Energy Concerns (4.00 / 1)
I already bought my foreign made car (Honda Fit)last spring for only the second time in my lifetime of car buying.  My reason this time was not only to protest the poor gas mileage by American made cars but in response to seeing "An Inconvenient Truth".  I drive about 40,000 miles every year and I also wanted to save some $ on what I pay for gas.  My Honda is the same size as a Ford Focus which gets only about 25 mpg according to a couple of drivers I've asked.  Meanwhile, the worst mpg my Honda has gotten is 30 mpg and it's gotten as good as 43.6 mpg.  I've also signed up under Consumer Energy's Green program and bought "blocks" to offset both my home use of energy as well as for my aforesaid yearly mileage.
Congressman Dingell infuriated me this a.m. with his whining about how American auto makers can't go any furthur with the CAFE standards.  My response is...fine then I'll just keep on buying Honda and Toyota who don't seem to have any difficulty in getting more mpg.  Mind you, I WANT to support our hard working citizens who make the Big 3 cars and it's not workers' fault the big guys at the Big 3 don't give a darn about making products that are environmentally responsible.  The big guys just run to Congresspeople like Dingell and cry "oh save us" and he obliges.  So I will do what I think is best for the environment as well as my pocketbook and sadly shake my head at every Hummer, and oversized SUV that drives by.

Ethanol (0.00 / 0)
You forgot to mention the 50 cents per gallon (or more) subsidy to the ethanol industry.

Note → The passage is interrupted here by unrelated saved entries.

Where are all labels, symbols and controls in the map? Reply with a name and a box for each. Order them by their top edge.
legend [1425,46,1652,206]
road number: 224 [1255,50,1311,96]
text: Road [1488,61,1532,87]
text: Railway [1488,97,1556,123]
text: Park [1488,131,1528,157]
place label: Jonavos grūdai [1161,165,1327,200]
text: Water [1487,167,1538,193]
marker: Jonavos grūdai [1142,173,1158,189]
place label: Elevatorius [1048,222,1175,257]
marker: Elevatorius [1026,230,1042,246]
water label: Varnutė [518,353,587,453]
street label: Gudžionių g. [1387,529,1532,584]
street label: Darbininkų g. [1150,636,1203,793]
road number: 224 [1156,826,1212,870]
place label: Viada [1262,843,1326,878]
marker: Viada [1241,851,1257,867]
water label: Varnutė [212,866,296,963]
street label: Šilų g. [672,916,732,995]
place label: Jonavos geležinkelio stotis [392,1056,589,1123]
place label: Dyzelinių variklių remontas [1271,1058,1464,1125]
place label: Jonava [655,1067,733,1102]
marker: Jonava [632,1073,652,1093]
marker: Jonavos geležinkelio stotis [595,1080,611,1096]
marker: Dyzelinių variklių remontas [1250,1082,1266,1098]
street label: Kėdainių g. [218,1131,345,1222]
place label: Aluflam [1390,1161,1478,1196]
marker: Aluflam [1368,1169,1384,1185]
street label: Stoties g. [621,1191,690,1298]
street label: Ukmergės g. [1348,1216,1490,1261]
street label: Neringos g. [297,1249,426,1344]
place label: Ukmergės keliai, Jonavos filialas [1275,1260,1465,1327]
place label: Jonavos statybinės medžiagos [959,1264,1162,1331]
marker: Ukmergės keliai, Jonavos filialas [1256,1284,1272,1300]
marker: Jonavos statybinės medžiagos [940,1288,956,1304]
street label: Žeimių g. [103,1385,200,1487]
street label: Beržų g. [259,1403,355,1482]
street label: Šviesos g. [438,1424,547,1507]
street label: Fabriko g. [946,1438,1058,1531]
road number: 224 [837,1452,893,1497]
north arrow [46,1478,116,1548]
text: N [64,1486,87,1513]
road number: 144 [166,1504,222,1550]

Also the diversion of corn from the agricultural commodity market and its impact on meat/poltry prices.

Coal, haven't seen any coal fired cars, so I assume you are refering to electricity production. The implication that since West Virginia allows strip mining so they must all be strip mines is not only simplistic, but inaccurate. The same with deep earth injection of CO2 as the only clean coal technology.

Michigan's base load electricity needs will continue to increase, coal is only one potential source for base load units (while wind power is not sutable for base load).

Natural gas constraints, and prices, will continue to rise in the near and mid term. TXU's buyout, where the new investors agreed to build only 3 coal plants, not 11, is in fact a hedge against rising natural gas rates and locks the environmental groups in as supporting, in principle, the use of new clean coal technologies.

As for fuel efficiency standards, the oil industry politicians, Bush and Cheney, have never been friends of fuel efficiency. It will take a new administration and real investment to make fuel efficiency and freedom from mid east oil a reality. And Ziad Ojakli, Ford's vice president for governmental affairs, he's already on his way out.


Is Rogers Always This Clueless? (0.00 / 0)
Rogers is kissing up to the auto execs so much he is going to trip over his own tongue.